The Bellvitge University Hospital and the Bellvitge Biomedical Research Institute (IDIBELL) are leading Fibro-Covid, a phase II clinical trial that will evaluate the therapeutic ability of pirfenidone to treat patients whose have initial clinical-radiological signs of pulmonary fibrosis, after having overcome severe pneumonia caused by Covid-19. This is the first clinical trial launched in the state to evaluate antifibrotic treatment for pulmonary sequelae of coronavirus.

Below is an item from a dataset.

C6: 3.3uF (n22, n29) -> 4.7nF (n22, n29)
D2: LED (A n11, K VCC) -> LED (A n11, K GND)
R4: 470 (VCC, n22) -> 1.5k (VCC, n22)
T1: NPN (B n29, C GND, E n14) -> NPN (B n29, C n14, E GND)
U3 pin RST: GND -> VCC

A percentage of adults who have suffered severe pneumonia, with cytokine storm syndrome (CSS) and adult respiratory distress (ARDS), show signs of pulmonary fibrosis after two months of the acute episode. This fact has already been reported in other previous coronavirus epidemics, such as SARS or MERS. Pulmonary fibrosis induced by an external agent or associated with ARDS can be stable or progress. However, the clinical consequences are variable, including worsening quality of life (choking when doing physical activities, disabling cough) or requiring oxygen therapy to make efforts. Once pulmonary fibrosis is established and progresses, the disease has no cure, and only a lung transplant can prevent death. Pulmonary fibrosis is the consequence of an abnormal repair of the lung after some aggression, which forms pulmonary scar tissue that does not work for oxygen exchange.

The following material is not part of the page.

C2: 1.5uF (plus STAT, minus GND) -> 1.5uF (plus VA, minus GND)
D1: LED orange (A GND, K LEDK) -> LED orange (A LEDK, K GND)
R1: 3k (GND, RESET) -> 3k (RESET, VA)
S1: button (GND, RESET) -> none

Pirfenidone is an antifibrotic drug that slows the progression of idiopathic pulmonary fibrosis (IPF), also reducing its mortality, and the progressive forms of other types of pulmonary fibrosis (RELIEF study). Now, the Fibro-Covid clinical trial will determine if its administration is also effective in preventing the establishment of progressive pulmonary fibrosis in patients who present secular radiological images, after overcoming the acute phase of severe Covid-19 pneumonia. As Dr María Molina, head of the Pulmonary Interstitial Functional Unit of the Pneumology Service at Bellvitge Hospital, underlines, “our objective with this multicenter clinical trial is to assess whether this treatment inhibits progression and development of fibrosis, that sometimes leaves the transplant as the only vital option”.

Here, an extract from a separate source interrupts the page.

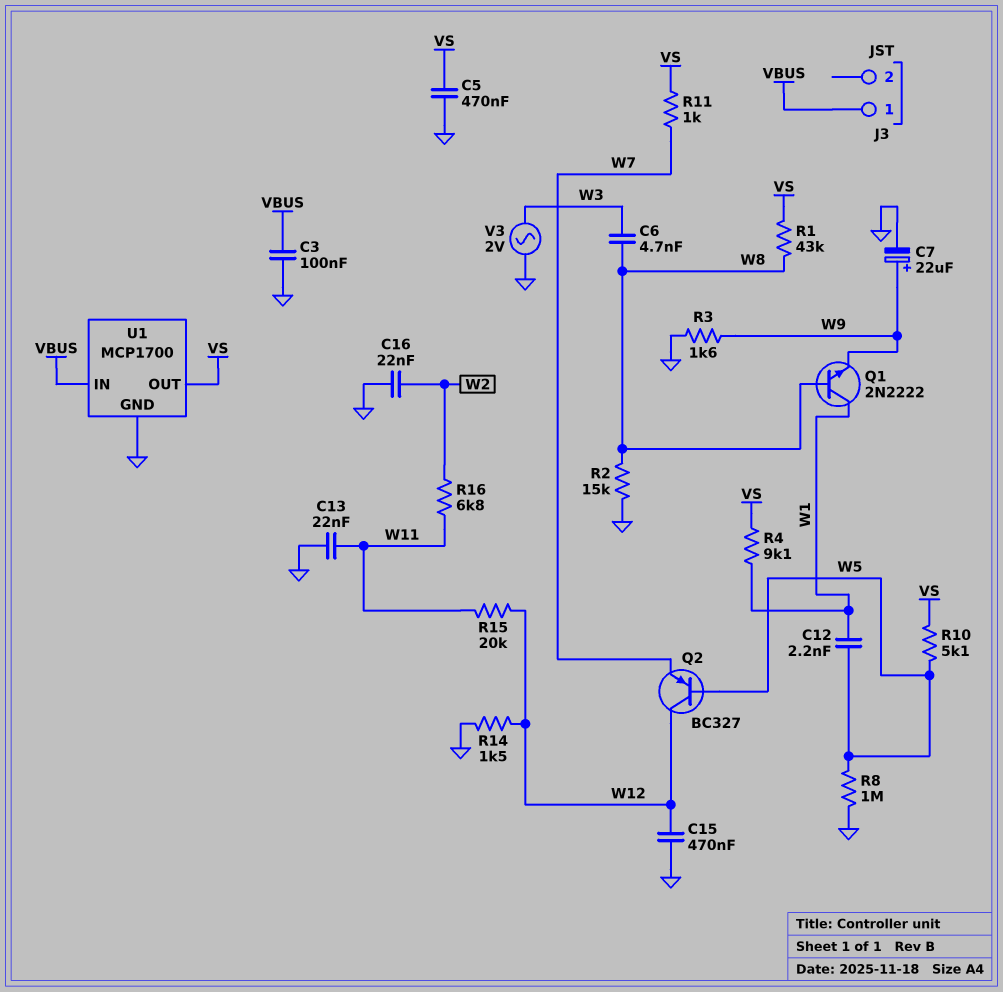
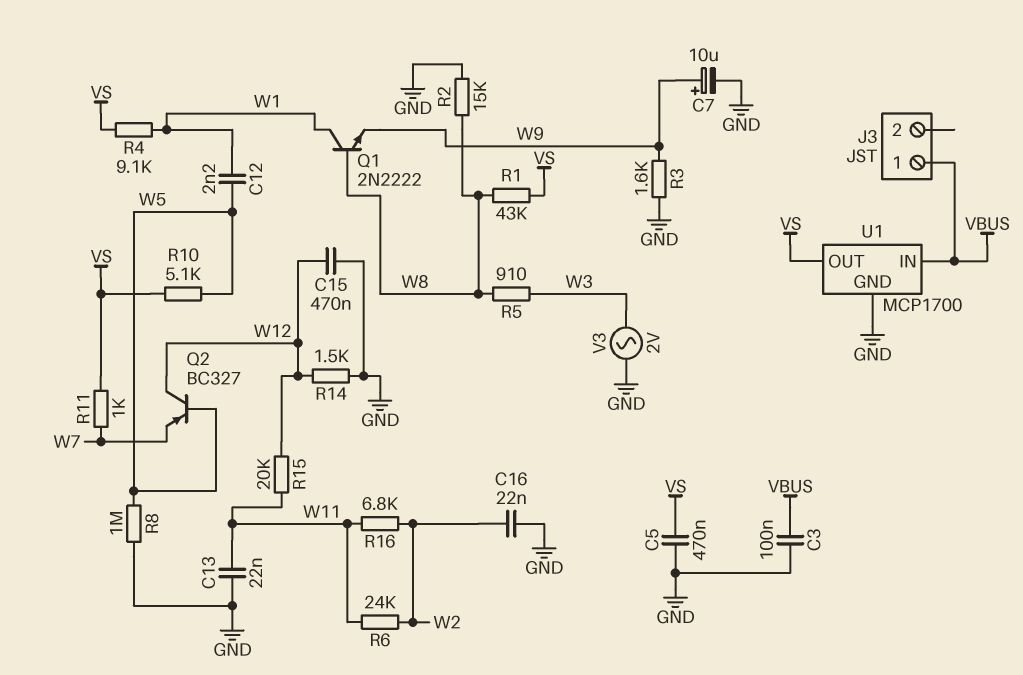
C6: 4.7nF (W3, W8) -> none
C7: 22uF (plus W9, minus GND) -> 10uF (plus W9, minus GND)
R5: none -> 910 (W3, W8)
R6: none -> 24k (W2, W11)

The trial has been designed by Pneumology researchers, with the support of Pharmacy, Radiodiagnosis, the Central Unit for Clinical Research of Clinical Trials (UICEC) and Biostatistics of IDIBELL, and it has the collaboration of Roche. It will last approximately 14 months. This June begins with the process of recruiting participants from all the centres involved: in Catalonia, the Bellvitge, Santa Creu and Sant Pau, del Mar, Clínic and Germans Trias i Pujol hospitals; and in Madrid, the Puerta de Hierro, La Princesa and the Ramón y Cajal. The possible positive effects of the active ingredient administration will be evaluated after 6 months of treatment.
As long as there is no effective vaccine or treatment for SARS-CoV2 infection, the number of people with potentially disabling lung sequelae is increasing worldwide. Therefore, it is essential to advance as soon as possible towards a therapeutic approach that manages to prevent its progression. “In Europe, we find an older population than in other continents, which makes them more prone to developing fibrosis in case of lung attacks or injuries. As occurs with skin wounds or bone fractures, with age we lose correct tissue repair capacity”, says Dr Molina, also a researcher at IDIBELL. He adds that “this pandemic is leaving many dead, but the number of survivors is greater. And after a severely acute phase, some of these cases in the older population are left with pulmonary sequelae that are difficult to recover spontaneously. Therefore, it is necessary to find a treatment that prevents progression to established or fatal pulmonary fibrosis in the medium-long term”, she concludes.